* _Work required_: Lines before the one containing "narra la hi" are not wanted; restate the rest below word for word, through the last line, but drop any pictures.

* _Input material_:

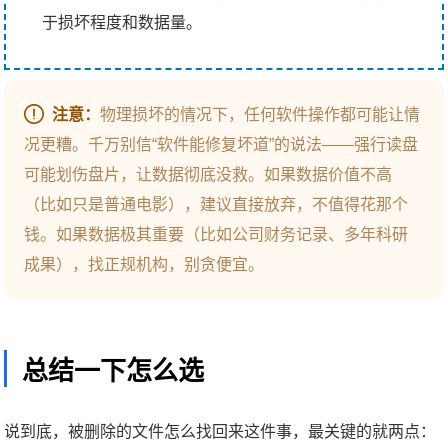
于损坏程度和数据量。
注意：
物理损坏的情况下，任何软件操作都可能让情
况更糟。千万别信“软件能修复坏道”的说法——强行读盘
可能划伤盘片，让数据彻底没救。如果数据价值不高
（比如只是普通电影），建议直接放弃，不值得花那个
钱。如果数据极其重要（比如公司财务记录、多年科研
成果），找正规机构，别贪便宜。
总结一下怎么选
说到底，被删除的文件怎么找回来这件事，最关键的就两点：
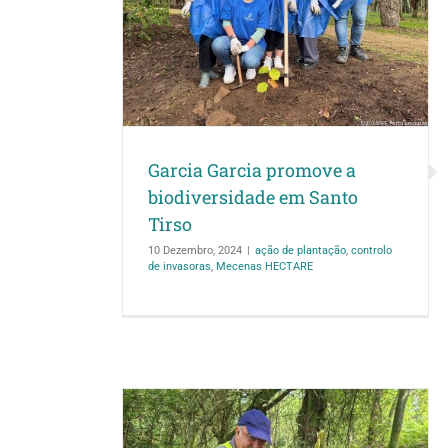
romove a
Santo Tirso
 invasoras
Mecenas
Garcia Garcia promove a
biodiversidade em Santo
Tirso
10 Dezembro, 2024
|
ação de plantação
,
controlo
de invasoras
,
Mecenas HECTARE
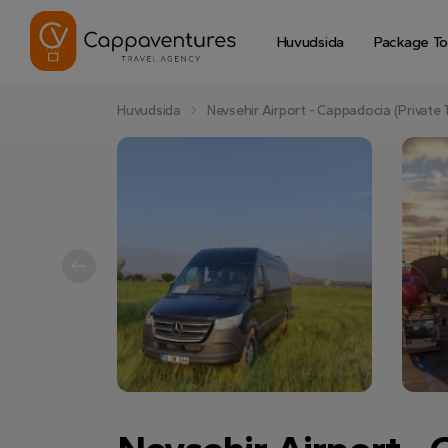
Huvudsida
Package To
Huvudsida
Nevsehir Airport - Cappadocia (Private 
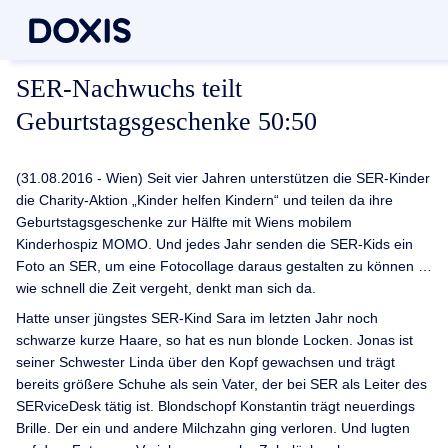
SER-Nachwuchs teilt
Geburtstagsgeschenke 50:50
(31.08.2016 - Wien) Seit vier Jahren unterstützen die SER-Kinder
die Charity-Aktion „Kinder helfen Kindern“ und teilen da ihre
Geburtstagsgeschenke zur Hälfte mit Wiens mobilem
Kinderhospiz MOMO. Und jedes Jahr senden die SER-Kids ein
Foto an SER, um eine Fotocollage daraus gestalten zu können …
wie schnell die Zeit vergeht, denkt man sich da.
Hatte unser jüngstes SER-Kind Sara im letzten Jahr noch
schwarze kurze Haare, so hat es nun blonde Locken. Jonas ist
seiner Schwester Linda über den Kopf gewachsen und trägt
bereits größere Schuhe als sein Vater, der bei SER als Leiter des
SERviceDesk tätig ist. Blondschopf Konstantin trägt neuerdings
Brille. Der ein und andere Milchzahn ging verloren. Und lugten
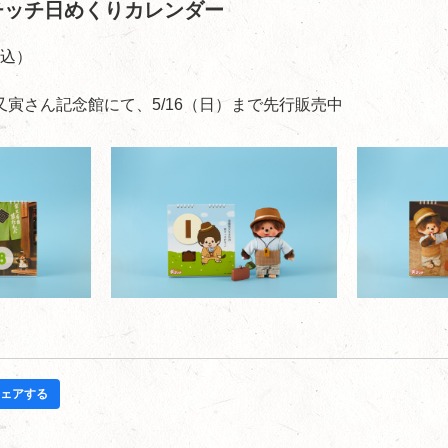
チッチ日めくりカレンダー
税込）
寅さん記念館にて、5/16（日）まで先行販売中
ェアする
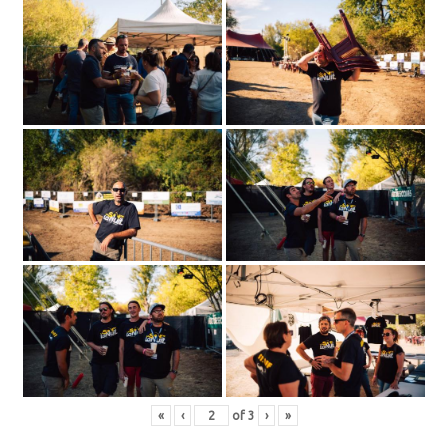
«
‹
of
3
›
»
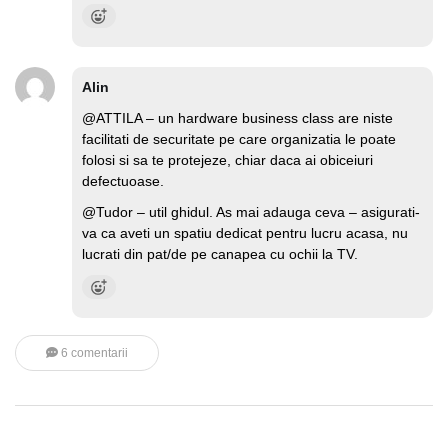
Alin
@ATTILA – un hardware business class are niste
facilitati de securitate pe care organizatia le poate
folosi si sa te protejeze, chiar daca ai obiceiuri
defectuoase.
@Tudor – util ghidul. As mai adauga ceva – asigurati-
va ca aveti un spatiu dedicat pentru lucru acasa, nu
lucrati din pat/de pe canapea cu ochii la TV.
6 comentarii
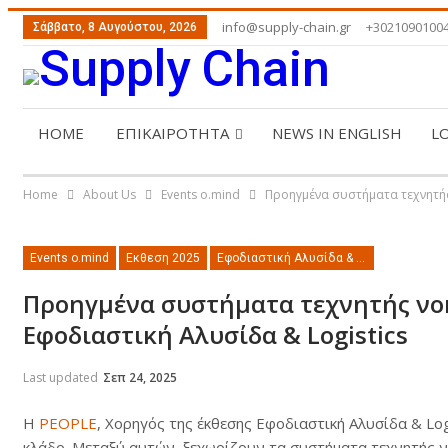
info@supply-chain.gr
+3021090100
Σάββατο, 8 Αυγούστου, 2026
HOME
ΕΠΙΚΑΙΡΟΤΗΤΑ
NEWS IN ENGLISH
L
ABOUT US
ΕΠΙΚΟΙΝΩΝΙΑ
Home
About Us
Events o.mind
Προηγμένα συστήματα τεχνητής
Events o.mind
Εκθεση 2025
Εφοδιαστική Αλυσίδα & Logistics
Προηγμένα συστήματα τεχνητής νο
Εφοδιαστική Αλυσίδα & Logistics
Last updated
Σεπ 24, 2025
Η
PEOPLE
, Χορηγός της έκθεσης Εφοδιαστική Αλυσίδα & Lo
κλάδο. Μεταξύ αυτών, ξεχωρίζουν τα συστήματα τεχνητής νοημ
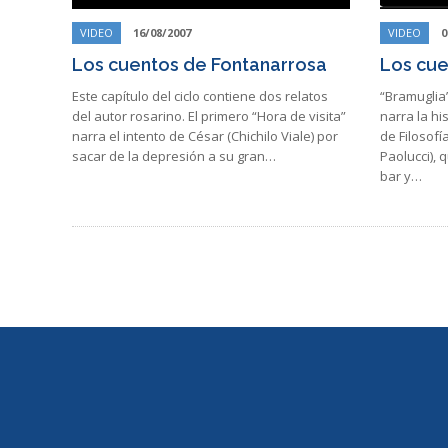
VIDEO
16/08/2007
VIDEO
0
Los cuentos de Fontanarrosa
Los cue
Este capítulo del ciclo contiene dos relatos
“Bramuglia”
del autor rosarino. El primero “Hora de visita”
narra la hi
narra el intento de César (Chichilo Viale) por
de Filosofí
sacar de la depresión a su gran…
Paolucci), 
bar y…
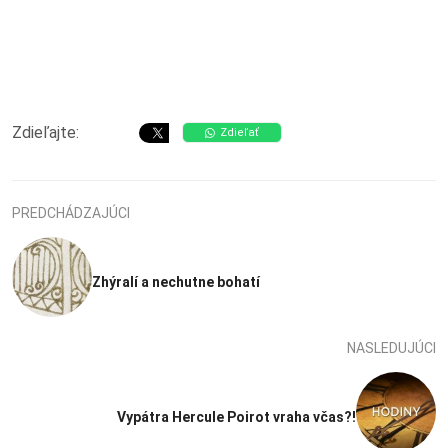
Zdieľajte:
Zdieľať
PREDCHÁDZAJÚCI
Zhýralí a nechutne bohatí
NASLEDUJÚCI
Vypátra Hercule Poirot vraha včas?!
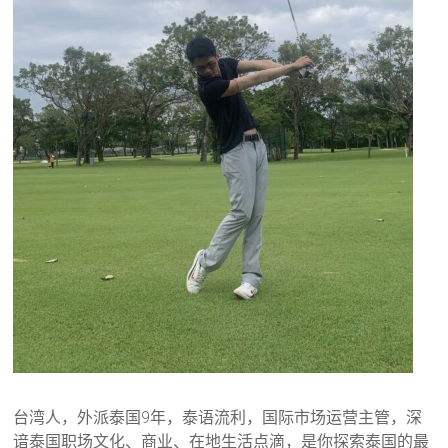
台湾人，外派泰国9年，泰语流利，国际市场运营主管，深
谙泰国职场文化、商业、在地生活点滴，是你探索泰国的最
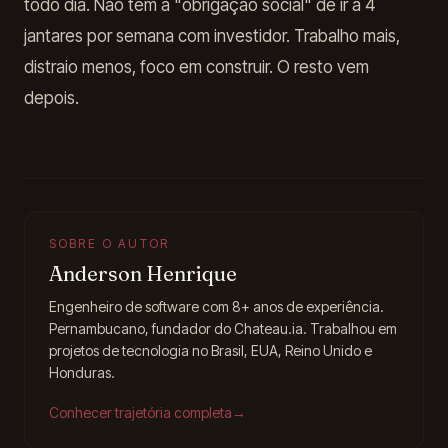
todo dia. Não tem a "obrigação social" de ir a 4
jantares por semana com investidor. Trabalho mais,
distraio menos, foco em construir. O resto vem
depois.
SOBRE O AUTOR
Anderson Henrique
Engenheiro de software com 8+ anos de experiência.
Pernambucano, fundador do Chateau.ia. Trabalhou em
projetos de tecnologia no Brasil, EUA, Reino Unido e
Honduras.
Conhecer trajetória completa
→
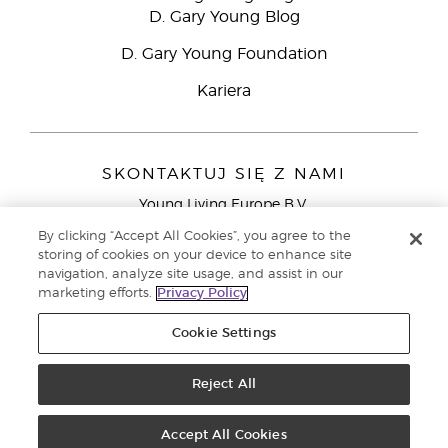
D. Gary Young Blog
D. Gary Young Foundation
Kariera
SKONTAKTUJ SIĘ Z NAMI
Young Living Europe B.V.
Peizerweg 97
By clicking “Accept All Cookies”, you agree to the
9727 AJ Groningen
storing of cookies on your device to enhance site
Holandia
navigation, analyze site usage, and assist in our
marketing efforts.
Privacy Policy
Young Living Europe Ltd - Europejska siedziba
główna:+44 (0) 20 3935 9000
Cookie Settings
Copyright © 2021 Young Living Essential Oils. Wszystkie prawa
zastrzeżone. |
Reject All
Polityka prywatności
Accept All Cookies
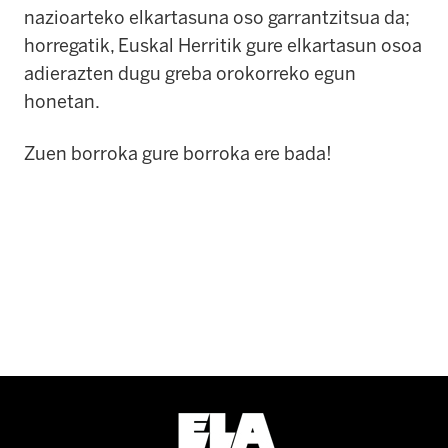
nazioarteko elkartasuna oso garrantzitsua da;
horregatik, Euskal Herritik gure elkartasun osoa
adierazten dugu greba orokorreko egun
honetan.
Zuen borroka gure borroka ere bada!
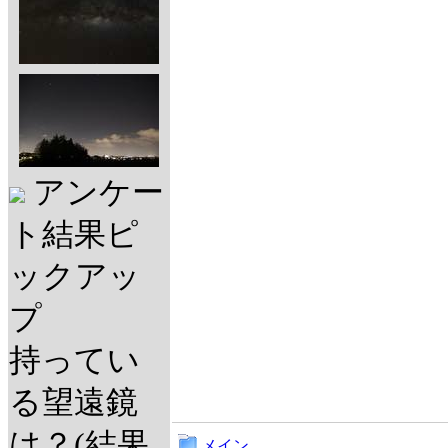
アンケー
ト結果ピ
ックアッ
プ
持ってい
る望遠鏡
は？(結果
メイン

* _Response to the exercise_:
narra la hi
narra el intento de César (Chichilo Viale) por
de Filosofí
sacar de la depresión a su gran…
Paolucci), 
bar y…
Zdieľajte:
Zdieľať
PREDCHÁDZAJÚCI
Zhýralí a nechutne bohatí
NASLEDUJÚCI
Vypátra Hercule Poirot vraha včas?!
台湾人，外派泰国9年，泰语流利，国际市场运营主管，深
谙泰国职场文化、商业、在地生活点滴，是你探索泰国的最
todo dia. Não tem a "obrigação social" de ir a 4
jantares por semana com investidor. Trabalho mais,
distraio menos, foco em construir. O resto vem
depois.
SOBRE O AUTOR
Anderson Henrique
Engenheiro de software com 8+ anos de experiência.
Pernambucano, fundador do Chateau.ia. Trabalhou em
projetos de tecnologia no Brasil, EUA, Reino Unido e
Honduras.
Conhecer trajetória completa
→
D. Gary Young Blog
D. Gary Young Foundation
Kariera
SKONTAKTUJ SIĘ Z NAMI
Young Living Europe B.V.
Peizerweg 97
By clicking “Accept All Cookies”, you agree to the
9727 AJ Groningen
storing of cookies on your device to enhance site
Holandia
navigation, analyze site usage, and assist in our
marketing efforts.
Privacy Policy
Young Living Europe Ltd - Europejska siedziba
główna:+44 (0) 20 3935 9000
Cookie Settings
Copyright © 2021 Young Living Essential Oils. Wszystkie prawa
zastrzeżone. |
Reject All
Polityka prywatności
Accept All Cookies
nazioarteko elkartasuna oso garrantzitsua da;
horregatik, Euskal Herritik gure elkartasun osoa
adierazten dugu greba orokorreko egun
honetan.
Zuen borroka gure borroka ere bada!
アンケー
ト結果ピ
ックアッ
プ
持ってい
る望遠鏡
は？(結果
メイン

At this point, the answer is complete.